Prime Minister Shinzo Abe's government pledged half a billion dollars last year to tackle the issue, but progress has been limited.

"It's embarrassing to admit, but there are certain parts of the site where we don't have full control," Akira Ono told reporters touring the plant this week.

He was referring to the latest blunder at the plant: channelling contaminated water to the wrong building.

Ono also acknowledged that many difficulties may have been rooted in Tepco's focus on speed since the 2011 disaster.

"It may sound odd, but this is the bill we have to pay for what we have done in the past three years," he said.

"But we were pressed to build tanks in a rush and may have not paid enough attention to quality. We need to improve quality from here."

The Fukushima Daiichi station, 220 km (130 miles) northeast of Tokyo, suffered triple nuclear meltdowns in the worst nuclear disaster since Chernobyl in 1986.

The issue of contaminated water is at the core of the clean-up. Japan's nuclear regulator and the International Atomic Energy Agency say a new controlled release into the sea of contaminated water may be needed to ease stretched capacity.

But this is predicated on the state-of-art ALPS (Advanced Liquid Processing System) project, which removes the most dangerous nucleides, becoming fully operational. The system has functioned only during periodic tests.

As Ono spoke, workers in white protective suits and masks were building new giant tanks to contain the contaminated water - on land that was once covered in trees and grass.

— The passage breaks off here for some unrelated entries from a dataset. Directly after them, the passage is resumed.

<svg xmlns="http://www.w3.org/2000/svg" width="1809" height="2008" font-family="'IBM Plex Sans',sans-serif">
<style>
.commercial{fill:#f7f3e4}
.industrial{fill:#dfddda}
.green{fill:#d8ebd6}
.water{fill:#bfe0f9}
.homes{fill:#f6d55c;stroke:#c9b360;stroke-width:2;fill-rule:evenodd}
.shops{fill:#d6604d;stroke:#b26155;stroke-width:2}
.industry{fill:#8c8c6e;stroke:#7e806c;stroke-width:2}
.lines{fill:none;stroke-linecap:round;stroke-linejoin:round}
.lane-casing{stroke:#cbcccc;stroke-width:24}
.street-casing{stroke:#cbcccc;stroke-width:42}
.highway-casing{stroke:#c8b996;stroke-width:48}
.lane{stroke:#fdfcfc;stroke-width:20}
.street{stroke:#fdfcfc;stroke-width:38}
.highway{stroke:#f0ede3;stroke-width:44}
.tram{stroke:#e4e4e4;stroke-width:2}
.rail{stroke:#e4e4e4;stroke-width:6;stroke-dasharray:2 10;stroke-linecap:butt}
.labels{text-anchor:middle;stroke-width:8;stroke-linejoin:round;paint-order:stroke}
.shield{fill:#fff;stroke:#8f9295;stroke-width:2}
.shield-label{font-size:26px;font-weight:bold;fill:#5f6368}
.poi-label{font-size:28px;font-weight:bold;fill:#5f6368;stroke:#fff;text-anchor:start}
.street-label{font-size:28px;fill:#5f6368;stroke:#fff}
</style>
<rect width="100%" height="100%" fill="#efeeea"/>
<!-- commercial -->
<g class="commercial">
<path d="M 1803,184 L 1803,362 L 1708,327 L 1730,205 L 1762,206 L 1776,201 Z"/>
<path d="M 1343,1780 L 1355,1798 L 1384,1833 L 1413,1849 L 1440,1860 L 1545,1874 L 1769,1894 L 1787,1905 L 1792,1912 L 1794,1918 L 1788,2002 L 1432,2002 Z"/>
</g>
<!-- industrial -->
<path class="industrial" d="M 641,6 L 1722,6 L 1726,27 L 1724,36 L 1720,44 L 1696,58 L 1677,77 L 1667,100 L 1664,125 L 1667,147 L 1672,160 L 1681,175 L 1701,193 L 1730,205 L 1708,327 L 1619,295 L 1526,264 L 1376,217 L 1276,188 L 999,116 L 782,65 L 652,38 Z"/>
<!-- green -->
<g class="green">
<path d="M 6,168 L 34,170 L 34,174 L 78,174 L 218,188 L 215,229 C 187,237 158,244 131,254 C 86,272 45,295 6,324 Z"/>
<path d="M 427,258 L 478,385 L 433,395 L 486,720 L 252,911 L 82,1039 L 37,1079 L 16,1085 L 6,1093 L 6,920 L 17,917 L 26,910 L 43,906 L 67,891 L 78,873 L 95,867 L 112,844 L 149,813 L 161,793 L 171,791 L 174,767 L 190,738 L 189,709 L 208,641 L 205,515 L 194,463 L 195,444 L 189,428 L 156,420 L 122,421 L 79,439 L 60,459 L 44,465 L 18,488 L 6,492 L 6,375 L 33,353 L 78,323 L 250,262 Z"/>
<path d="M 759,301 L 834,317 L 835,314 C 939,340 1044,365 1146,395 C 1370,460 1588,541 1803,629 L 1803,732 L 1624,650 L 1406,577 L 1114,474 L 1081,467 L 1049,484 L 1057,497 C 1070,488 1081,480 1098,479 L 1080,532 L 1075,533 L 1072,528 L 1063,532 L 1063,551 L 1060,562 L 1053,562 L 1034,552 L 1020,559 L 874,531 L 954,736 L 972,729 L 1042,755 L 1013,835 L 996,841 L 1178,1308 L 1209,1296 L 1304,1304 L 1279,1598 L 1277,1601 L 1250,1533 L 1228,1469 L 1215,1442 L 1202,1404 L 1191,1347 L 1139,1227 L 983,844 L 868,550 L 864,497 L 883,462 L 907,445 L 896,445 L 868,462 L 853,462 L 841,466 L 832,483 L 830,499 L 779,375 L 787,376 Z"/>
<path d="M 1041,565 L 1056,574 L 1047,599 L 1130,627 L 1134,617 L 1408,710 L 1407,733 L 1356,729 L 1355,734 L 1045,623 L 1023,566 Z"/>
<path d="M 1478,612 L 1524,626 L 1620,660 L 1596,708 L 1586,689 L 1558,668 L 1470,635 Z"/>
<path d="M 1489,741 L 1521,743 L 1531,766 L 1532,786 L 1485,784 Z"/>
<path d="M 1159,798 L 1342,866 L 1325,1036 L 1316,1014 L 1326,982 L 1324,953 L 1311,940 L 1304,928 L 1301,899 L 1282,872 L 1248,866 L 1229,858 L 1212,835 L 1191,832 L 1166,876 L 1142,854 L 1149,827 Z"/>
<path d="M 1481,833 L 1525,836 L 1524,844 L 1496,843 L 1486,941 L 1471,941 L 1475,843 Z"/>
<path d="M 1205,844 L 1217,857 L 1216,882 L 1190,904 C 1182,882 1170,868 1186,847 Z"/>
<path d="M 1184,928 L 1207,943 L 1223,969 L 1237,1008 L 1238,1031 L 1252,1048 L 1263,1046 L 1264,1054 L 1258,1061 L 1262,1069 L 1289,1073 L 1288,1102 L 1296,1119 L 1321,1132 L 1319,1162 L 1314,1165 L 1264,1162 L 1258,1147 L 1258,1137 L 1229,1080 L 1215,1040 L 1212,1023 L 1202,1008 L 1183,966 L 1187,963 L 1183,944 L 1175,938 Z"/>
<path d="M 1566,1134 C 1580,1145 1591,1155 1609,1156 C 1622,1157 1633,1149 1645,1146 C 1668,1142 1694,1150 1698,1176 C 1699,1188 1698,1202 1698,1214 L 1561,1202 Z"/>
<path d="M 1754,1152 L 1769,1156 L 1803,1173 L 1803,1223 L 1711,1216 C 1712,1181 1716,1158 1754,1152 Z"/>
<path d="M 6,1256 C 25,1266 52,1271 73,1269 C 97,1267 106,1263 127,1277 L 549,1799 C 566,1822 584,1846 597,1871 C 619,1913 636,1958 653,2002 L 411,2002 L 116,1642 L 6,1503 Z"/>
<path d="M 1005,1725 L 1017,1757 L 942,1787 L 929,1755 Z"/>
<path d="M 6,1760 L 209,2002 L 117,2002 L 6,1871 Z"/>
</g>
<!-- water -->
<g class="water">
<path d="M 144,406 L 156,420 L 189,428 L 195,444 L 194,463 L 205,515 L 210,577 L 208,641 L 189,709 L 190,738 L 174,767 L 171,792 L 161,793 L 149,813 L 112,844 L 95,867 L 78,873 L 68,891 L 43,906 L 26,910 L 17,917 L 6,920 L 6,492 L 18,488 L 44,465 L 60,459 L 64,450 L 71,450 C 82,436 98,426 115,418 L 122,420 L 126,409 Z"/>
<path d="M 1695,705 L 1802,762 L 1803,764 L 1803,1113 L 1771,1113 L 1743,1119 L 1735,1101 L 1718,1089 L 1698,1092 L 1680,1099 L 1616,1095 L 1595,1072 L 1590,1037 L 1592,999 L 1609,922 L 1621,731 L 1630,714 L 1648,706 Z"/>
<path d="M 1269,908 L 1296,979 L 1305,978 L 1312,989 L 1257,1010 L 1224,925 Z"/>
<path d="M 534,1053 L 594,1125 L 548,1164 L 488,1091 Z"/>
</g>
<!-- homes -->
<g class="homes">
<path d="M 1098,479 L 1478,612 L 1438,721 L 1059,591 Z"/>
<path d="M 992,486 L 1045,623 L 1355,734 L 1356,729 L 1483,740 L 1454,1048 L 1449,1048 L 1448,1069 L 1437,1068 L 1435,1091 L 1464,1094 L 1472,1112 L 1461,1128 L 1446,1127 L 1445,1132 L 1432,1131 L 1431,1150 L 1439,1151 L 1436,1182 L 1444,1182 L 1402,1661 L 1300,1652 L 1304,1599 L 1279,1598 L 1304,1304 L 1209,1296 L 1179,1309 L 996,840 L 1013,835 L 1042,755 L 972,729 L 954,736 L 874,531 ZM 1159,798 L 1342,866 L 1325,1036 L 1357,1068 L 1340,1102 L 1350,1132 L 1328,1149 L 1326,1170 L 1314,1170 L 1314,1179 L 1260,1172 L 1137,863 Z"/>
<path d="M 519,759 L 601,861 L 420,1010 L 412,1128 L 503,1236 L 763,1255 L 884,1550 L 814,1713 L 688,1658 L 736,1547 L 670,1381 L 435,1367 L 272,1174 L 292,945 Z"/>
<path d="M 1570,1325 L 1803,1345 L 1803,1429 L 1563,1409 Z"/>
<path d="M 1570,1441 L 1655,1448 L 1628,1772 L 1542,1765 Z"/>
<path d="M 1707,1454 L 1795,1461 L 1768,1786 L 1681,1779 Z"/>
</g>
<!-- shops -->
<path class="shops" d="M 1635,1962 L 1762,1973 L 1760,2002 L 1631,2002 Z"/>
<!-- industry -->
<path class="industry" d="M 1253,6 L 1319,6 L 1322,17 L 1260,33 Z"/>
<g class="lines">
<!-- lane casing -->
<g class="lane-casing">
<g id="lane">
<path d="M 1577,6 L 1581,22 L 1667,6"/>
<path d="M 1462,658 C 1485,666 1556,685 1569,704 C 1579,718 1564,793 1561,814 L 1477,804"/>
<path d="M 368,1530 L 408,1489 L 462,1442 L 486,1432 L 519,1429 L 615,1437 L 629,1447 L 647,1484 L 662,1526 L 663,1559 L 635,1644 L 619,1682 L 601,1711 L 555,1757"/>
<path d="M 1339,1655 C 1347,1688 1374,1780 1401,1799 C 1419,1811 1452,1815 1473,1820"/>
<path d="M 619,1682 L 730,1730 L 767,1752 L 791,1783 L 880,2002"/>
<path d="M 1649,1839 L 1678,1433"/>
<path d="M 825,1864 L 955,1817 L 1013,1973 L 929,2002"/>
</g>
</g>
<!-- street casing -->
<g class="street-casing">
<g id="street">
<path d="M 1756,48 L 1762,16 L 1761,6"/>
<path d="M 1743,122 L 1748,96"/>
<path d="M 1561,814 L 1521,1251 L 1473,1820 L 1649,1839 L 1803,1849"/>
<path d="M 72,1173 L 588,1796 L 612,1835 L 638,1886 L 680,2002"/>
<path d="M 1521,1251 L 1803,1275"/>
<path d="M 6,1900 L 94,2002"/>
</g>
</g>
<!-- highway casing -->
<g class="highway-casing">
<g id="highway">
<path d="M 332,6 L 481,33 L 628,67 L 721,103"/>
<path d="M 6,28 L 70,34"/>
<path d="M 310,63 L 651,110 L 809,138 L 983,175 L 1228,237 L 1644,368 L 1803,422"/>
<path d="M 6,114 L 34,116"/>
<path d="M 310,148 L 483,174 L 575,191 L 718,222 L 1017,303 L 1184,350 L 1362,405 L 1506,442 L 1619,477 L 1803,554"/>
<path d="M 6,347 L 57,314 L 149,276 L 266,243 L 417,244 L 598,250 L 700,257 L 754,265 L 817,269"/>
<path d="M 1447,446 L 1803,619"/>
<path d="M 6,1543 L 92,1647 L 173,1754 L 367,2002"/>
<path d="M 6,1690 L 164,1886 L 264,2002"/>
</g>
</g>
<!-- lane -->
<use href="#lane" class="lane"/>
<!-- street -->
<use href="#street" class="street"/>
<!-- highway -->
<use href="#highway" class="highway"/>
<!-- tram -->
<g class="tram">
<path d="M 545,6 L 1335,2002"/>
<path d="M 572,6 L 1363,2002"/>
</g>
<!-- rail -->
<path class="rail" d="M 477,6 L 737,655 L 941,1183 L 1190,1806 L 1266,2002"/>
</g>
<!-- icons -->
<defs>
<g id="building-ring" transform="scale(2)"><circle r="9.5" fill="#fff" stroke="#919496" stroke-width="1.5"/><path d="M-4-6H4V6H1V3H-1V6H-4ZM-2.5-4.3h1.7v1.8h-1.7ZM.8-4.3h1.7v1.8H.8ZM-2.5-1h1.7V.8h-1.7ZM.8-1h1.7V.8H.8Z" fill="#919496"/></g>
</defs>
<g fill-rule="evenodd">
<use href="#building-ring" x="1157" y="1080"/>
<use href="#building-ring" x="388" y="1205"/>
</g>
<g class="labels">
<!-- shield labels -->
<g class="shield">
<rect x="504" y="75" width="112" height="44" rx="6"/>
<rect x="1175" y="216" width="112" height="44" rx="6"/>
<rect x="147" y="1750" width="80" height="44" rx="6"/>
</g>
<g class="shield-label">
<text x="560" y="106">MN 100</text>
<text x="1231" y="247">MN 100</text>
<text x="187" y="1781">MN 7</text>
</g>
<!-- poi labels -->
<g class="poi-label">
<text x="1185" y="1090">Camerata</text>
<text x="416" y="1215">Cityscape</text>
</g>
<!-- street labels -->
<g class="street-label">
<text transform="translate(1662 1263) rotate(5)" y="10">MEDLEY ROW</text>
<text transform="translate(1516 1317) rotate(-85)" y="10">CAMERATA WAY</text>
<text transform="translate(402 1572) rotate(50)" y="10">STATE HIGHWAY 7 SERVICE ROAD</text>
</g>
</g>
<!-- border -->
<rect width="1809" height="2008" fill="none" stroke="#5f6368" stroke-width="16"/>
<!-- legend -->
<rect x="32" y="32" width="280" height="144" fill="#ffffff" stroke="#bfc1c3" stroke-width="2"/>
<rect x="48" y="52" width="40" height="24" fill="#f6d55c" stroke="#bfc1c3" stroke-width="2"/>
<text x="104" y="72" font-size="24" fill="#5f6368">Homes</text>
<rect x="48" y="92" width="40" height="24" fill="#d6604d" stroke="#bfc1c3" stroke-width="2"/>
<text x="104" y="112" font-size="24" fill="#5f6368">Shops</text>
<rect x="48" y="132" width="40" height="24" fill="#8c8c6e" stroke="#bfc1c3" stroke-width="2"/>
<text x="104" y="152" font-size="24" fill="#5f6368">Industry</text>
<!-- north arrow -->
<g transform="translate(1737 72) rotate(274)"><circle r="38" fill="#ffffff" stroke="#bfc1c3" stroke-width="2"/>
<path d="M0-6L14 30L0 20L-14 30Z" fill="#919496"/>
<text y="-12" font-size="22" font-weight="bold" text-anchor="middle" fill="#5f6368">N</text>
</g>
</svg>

A cluster of cherry trees, unmoved since the disaster, is in bloom amid the bustle of trucks and tractors at work as 1,000 tanks in place approach capacity. Pipes in black insulation lie on a hill pending installation for funnelling water to the sea.

HUGE FLUSH

"We need to improve the quality of the tanks and other facilities so that they can survive for the next 30-40 years of our decommission period," Ono said, a stark acknowledgement that the problem is long-term.

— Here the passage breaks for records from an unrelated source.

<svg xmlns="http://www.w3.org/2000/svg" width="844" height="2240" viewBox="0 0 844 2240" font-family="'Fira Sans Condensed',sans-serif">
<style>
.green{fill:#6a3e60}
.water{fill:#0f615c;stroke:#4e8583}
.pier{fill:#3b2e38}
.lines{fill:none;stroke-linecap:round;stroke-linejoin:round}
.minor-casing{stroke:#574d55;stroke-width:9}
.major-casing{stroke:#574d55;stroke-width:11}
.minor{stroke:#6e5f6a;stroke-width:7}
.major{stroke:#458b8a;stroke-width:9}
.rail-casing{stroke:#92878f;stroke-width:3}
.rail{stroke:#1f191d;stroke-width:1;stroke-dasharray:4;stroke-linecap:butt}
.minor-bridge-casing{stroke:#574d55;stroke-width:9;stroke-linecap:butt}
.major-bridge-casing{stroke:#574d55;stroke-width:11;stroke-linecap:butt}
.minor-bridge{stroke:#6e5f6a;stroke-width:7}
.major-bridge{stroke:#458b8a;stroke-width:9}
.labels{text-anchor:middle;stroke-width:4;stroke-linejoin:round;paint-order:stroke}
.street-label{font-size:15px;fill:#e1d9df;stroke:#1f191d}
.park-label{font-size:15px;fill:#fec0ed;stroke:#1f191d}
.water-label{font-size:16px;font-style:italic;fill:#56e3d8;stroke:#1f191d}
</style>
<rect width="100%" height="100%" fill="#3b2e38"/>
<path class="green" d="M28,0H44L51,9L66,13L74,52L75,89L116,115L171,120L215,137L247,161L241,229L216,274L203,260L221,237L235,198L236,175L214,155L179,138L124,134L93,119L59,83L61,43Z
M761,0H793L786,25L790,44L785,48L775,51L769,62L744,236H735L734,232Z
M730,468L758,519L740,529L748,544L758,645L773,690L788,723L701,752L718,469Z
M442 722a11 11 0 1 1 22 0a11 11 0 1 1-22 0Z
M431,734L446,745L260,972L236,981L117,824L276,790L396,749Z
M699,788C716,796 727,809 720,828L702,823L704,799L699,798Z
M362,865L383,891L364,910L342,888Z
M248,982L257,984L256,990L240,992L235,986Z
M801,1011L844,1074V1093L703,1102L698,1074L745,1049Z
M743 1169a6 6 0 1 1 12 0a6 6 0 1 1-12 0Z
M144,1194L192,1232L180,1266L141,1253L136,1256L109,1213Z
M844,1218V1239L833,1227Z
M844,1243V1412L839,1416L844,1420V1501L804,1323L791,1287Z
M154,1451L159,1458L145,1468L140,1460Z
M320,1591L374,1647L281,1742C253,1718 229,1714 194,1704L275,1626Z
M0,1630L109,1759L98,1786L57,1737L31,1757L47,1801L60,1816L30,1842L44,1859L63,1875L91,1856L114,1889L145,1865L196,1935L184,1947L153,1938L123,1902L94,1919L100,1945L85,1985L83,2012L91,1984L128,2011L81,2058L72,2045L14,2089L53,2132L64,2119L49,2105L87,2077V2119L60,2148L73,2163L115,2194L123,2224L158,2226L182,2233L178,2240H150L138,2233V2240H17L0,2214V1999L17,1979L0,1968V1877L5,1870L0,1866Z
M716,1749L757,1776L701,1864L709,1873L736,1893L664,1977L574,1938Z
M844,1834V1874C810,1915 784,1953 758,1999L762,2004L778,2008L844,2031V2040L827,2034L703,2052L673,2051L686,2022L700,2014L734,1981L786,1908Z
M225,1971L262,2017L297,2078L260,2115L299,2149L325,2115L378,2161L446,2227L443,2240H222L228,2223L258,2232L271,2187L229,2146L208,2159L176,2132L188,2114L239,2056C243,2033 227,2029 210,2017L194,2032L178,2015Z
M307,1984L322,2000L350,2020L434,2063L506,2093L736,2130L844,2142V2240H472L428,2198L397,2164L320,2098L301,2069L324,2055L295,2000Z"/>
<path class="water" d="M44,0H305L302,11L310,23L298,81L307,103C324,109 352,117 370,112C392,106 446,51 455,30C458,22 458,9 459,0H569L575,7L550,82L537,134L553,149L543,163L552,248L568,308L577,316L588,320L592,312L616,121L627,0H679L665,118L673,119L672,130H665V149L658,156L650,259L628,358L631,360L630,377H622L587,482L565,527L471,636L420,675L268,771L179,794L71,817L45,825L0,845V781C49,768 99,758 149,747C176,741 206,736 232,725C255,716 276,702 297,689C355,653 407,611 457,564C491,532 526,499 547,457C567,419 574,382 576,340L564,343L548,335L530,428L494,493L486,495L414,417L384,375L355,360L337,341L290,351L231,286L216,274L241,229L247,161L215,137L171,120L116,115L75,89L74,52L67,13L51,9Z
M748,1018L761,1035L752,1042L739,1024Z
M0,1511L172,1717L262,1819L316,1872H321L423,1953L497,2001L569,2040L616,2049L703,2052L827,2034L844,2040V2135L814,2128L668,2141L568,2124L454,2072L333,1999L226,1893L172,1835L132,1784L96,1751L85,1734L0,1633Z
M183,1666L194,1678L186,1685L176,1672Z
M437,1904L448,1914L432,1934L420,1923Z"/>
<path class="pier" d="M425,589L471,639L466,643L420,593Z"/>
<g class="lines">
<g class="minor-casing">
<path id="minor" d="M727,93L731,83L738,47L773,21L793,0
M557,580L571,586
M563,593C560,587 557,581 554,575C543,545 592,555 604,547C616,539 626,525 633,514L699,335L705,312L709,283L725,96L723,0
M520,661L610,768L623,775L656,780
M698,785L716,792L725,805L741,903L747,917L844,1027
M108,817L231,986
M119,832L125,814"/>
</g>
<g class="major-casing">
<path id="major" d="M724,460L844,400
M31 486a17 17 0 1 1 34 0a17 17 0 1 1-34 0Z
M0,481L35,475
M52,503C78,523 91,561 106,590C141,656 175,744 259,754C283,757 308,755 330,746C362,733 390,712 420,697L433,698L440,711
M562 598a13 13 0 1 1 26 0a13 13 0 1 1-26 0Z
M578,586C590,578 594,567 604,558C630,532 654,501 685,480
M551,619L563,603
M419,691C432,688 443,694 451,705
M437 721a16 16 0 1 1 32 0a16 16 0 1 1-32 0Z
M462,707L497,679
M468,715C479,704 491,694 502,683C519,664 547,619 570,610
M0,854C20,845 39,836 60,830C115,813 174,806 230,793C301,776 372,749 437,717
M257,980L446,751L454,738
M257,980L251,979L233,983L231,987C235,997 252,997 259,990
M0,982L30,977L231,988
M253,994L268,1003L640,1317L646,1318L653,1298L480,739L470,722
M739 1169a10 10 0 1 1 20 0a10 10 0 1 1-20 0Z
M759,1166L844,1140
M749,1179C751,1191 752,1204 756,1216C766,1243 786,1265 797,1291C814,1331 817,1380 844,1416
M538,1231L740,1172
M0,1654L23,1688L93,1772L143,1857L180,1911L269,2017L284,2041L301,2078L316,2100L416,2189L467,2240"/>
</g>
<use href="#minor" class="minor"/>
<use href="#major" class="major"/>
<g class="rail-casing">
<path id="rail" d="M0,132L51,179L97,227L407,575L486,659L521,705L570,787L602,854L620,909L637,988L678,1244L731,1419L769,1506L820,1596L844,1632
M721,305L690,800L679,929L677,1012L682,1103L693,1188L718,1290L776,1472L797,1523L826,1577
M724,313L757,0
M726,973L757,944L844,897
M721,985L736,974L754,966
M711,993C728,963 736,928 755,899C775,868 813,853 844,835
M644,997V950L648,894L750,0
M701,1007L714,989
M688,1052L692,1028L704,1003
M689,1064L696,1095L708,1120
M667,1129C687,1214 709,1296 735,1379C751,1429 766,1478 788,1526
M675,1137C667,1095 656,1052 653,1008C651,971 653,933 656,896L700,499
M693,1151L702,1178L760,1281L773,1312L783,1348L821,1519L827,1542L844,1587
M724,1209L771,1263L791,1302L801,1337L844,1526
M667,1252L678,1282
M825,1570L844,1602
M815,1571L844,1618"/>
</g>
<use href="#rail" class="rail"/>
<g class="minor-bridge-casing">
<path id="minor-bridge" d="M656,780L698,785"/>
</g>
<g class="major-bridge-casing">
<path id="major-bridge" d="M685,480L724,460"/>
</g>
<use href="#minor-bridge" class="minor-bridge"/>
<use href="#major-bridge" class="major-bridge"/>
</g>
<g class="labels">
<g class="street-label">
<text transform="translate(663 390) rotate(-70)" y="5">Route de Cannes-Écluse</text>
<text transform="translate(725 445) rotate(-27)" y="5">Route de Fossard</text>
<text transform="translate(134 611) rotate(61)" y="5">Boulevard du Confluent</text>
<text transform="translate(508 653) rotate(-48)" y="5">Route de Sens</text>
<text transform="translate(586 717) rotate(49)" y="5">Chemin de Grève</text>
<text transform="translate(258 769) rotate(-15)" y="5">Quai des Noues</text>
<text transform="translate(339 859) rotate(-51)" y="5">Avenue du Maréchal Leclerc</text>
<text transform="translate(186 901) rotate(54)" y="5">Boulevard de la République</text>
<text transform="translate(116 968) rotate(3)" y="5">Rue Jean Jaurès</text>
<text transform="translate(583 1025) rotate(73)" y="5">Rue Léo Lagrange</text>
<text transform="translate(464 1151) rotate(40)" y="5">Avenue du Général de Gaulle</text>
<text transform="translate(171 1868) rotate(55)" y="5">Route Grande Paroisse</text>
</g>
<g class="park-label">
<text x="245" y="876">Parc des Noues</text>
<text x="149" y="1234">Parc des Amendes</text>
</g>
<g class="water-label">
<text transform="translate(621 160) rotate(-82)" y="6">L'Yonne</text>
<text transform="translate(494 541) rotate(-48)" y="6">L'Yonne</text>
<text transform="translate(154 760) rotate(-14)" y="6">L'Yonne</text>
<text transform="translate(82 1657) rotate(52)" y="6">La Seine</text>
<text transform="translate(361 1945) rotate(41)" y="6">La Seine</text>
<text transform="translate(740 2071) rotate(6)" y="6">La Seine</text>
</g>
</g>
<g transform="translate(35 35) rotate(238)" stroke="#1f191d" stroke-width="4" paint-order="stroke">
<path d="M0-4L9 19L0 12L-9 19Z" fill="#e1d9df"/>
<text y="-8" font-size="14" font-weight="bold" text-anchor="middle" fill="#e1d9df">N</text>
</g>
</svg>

Last September, Abe told Olympic dignitaries in Buenos Aires in an address that helped Tokyo win the 2020 Games: "Let me assure you the situation is under control."

Tepco had pledged to have treated all contaminated water by March 2015, but said this week that was a "tough goal."

The utility flushes huge amounts of water over the reactors to keep them cool. That water mixes with groundwater that seeps into basements, requiring more pumping, treatment and storage.

In a rare success, the government won approval from fishermen for plans to divert into the sea a quarter of the 400 tonnes of groundwater pouring into the plant each day.

But things keep going wrong.

Last week, Tepco said it had directed 203 tonnes of highly radioactive water to the wrong building, flooding its basement. Tepco is also investigating a leak into the ground a few days earlier from a plastic container used to store rainwater.

In February, a tank sprouted a 100-tonne leak of radioactive water, the most serious incident since leaks sparked international alarm last year.

A hangar-like structure houses Toshiba Corp's ALPS system, able to remove all nucleides except for less noxious tritium, found at most nuclear power stations, its planners say.

It sat idle for 19 months after a series of glitches. The latest miscue occurred on Wednesday, when a tonne of radioactive water overflowed from a tank.

"The ultimate purpose is to prevent contaminated water from going out to the ocean, and in this regard, I believe it is under control," Ono said. But the incidents, he said, obliged officials to "find better ways to handle the water problem".

The government says it will help fund the filtration system, build an underground ice wall and erect more storage tanks.

The 1,000 tanks hold 440,000 tonnes of contaminated water. Some 4,500 to 5,000 workers, about 1,500 more than a half year ago, are trying to double the capacity by 2016.

Once the deal was clinched with the fishermen, Tepco embarked on a plan to use a water bypass, from as early as next month, to funnel clean groundwater to the sea.

But the latest samples next to the bypass found elevated levels of radiation and the project was placed under further scrutiny. Tepco said the radiation was within permitted limits.

Plans also call for a 1.4-km underground wall of ice to block groundwater. Tests began last month and Tepco hopes next year to begin construction - sinking giant refrigeration rods into the ground to create an impermeable wall of frozen earth.